Evan Gershkovich in a glass-walled dock in a Moscow court. He is waving.
Gershkovich at his appearance in a Moscow court on April 23 [Alexander Zemlianichenko/AP Photo]

The United States designated Gershkovich “wrongfully detained” in April 2023, and President Joe Biden has called his detention “totally illegal”.

Latour and Tucker said they now expected the US government to step up efforts to secure his release.

US State Department spokesman Matthew Miller said Washington would continue to work to bring Gershkovich home.

“Evan has done nothing wrong. He should never have been arrested in the first place. Journalism is not a crime,” Miller said. “The charges against him are false. And the Russian government knows that they’re false. He should be released immediately.”

Potential prisoner swap

Gershkovich was the first US journalist to be arrested on spying charges in Russia since the Cold War, as Moscow enacted increasingly repressive laws on freedom of speech after sending troops into Ukraine. Washington has sought to negotiate his release, but Russia’s Ministry of Foreign Affairs said Moscow would consider a prisoner swap only after a verdict in his trial.

Asked last week by The Associated Press news agency about Gershkovich, Russian President Vladimir Putin said the US was “taking energetic steps” to secure the journalist’s release. He told international news agencies in a rare news conference that any such releases “aren’t decided via mass media” but through a “discreet, calm and professional approach”.

“And they certainly should be decided only on the basis of reciprocity,” he added, alluding to a potential prisoner swap.

Gershkovich faces up to 20 years in prison if convicted.

The Uralvagonzavod factory, about 100km (60 miles) north of Yekaterinburg, has been sanctioned by Western countries. Based in the city of Nizhny Tagil in the Sverdlovsk region, it plays a crucial role in supplying tanks for Moscow’s war in Ukraine, according to the Russian Ministry of Defence.
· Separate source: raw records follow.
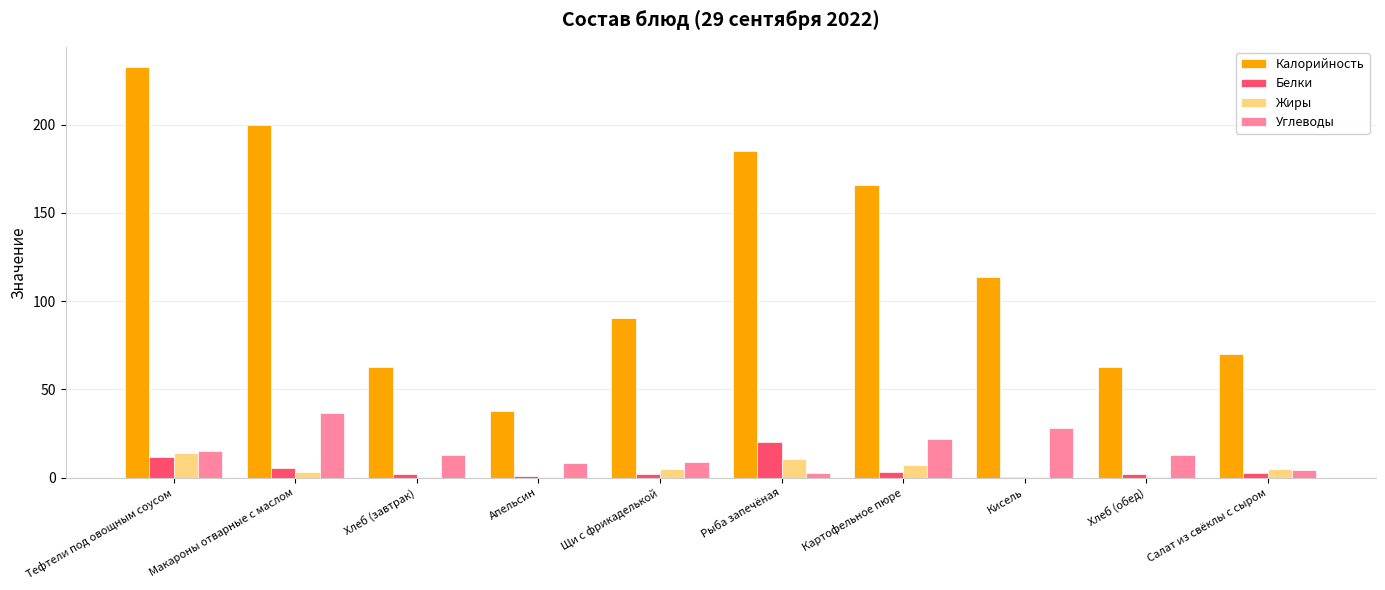

True or false: Углеводы has a value of 22.2 at Картофельное пюре.

True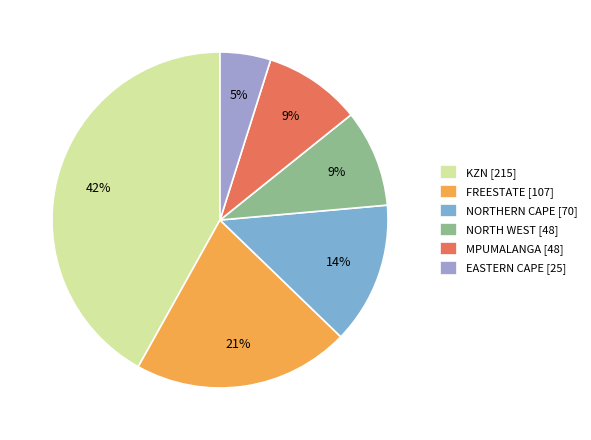

Does NORTHERN CAPE represent more than half of the total?

No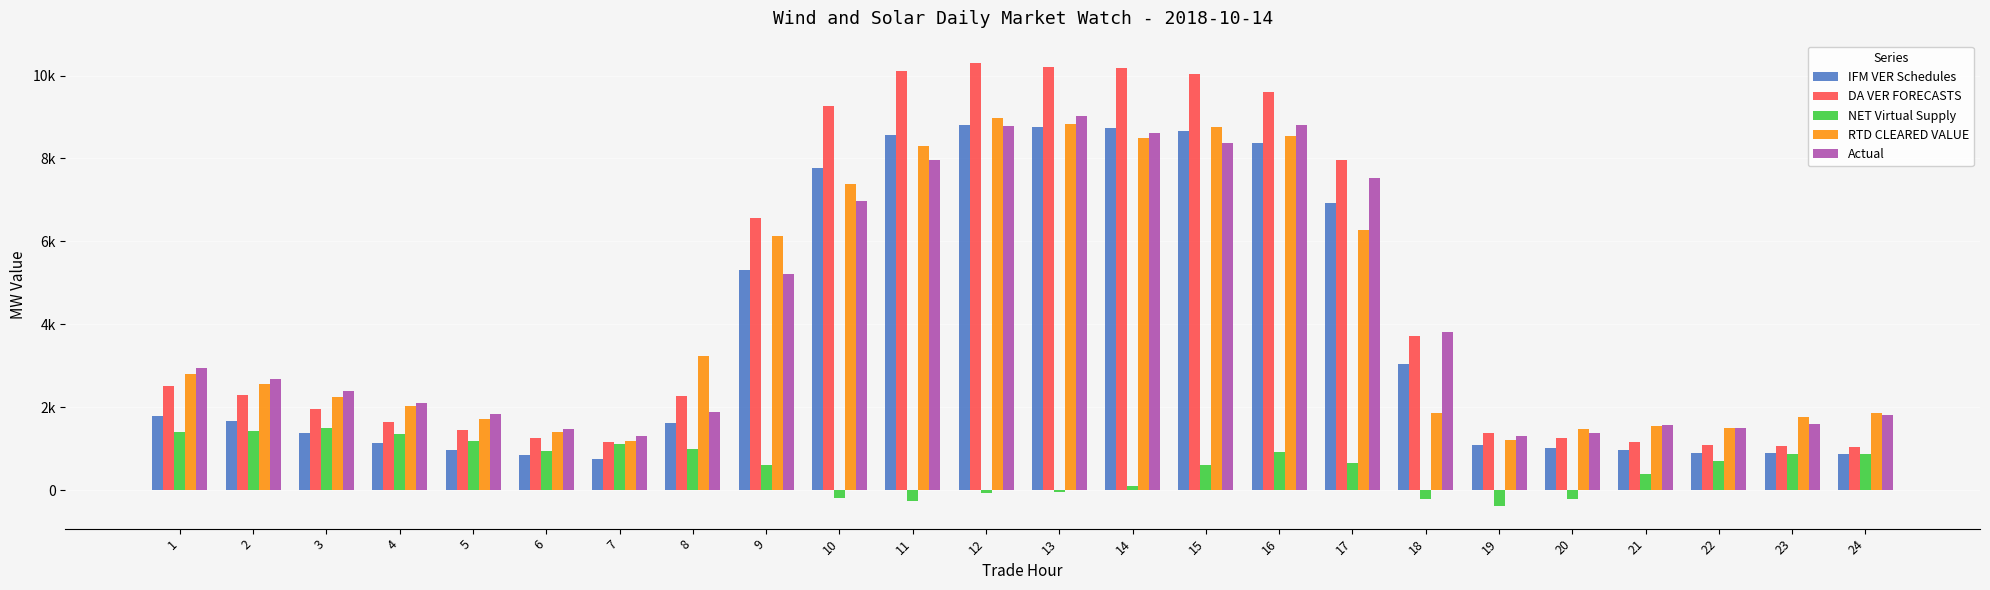

What is the value of the NET Virtual Supply bar at the 21st from the left?

386.9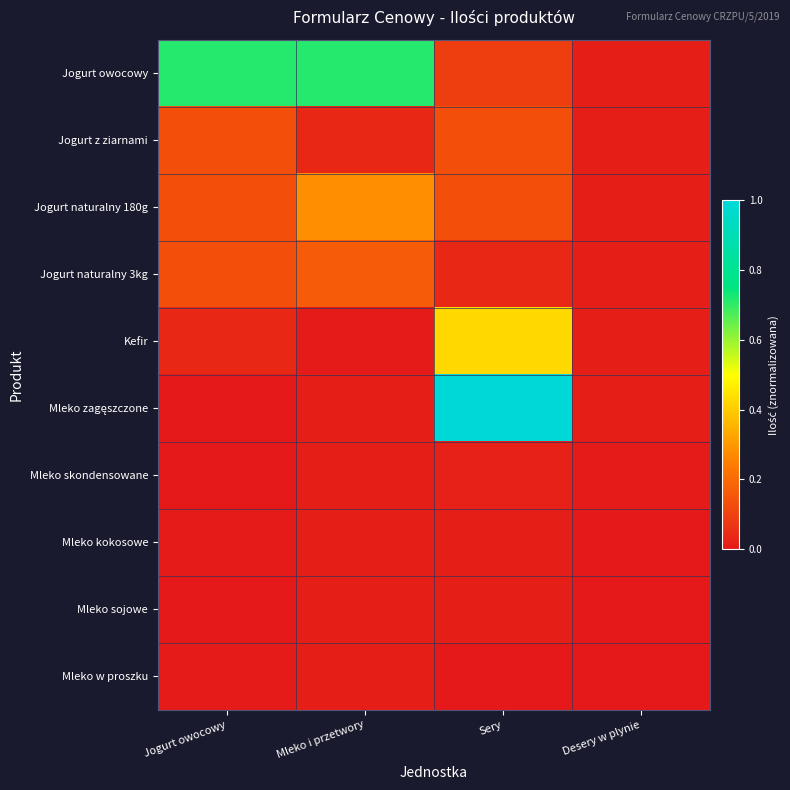

What is the greatest value displayed?

1.0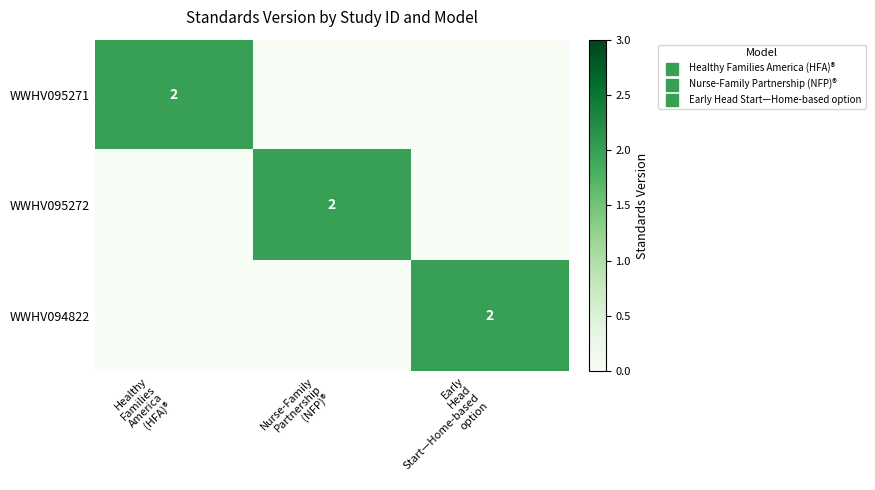

What is the spread (max minus min) of values at Nurse-Family
Partnership
(NFP)®?

2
The factory, which is run by a state conglomerate controlled by one of Putin’s allies, has publicly spoken of producing T-90M battle tanks and modernising T-72B3M tanks.

The number of tanks which Russia has lost in battle in Ukraine is a military secret in Russia, which says it has ramped up tank production.

The London-based International Institute for Strategic Studies think tank said in February that Russia had lost more than 3,000 tanks – the equivalent of its entire pre-war active inventory – but had enough lower-quality armoured vehicles in storage for years of replacements.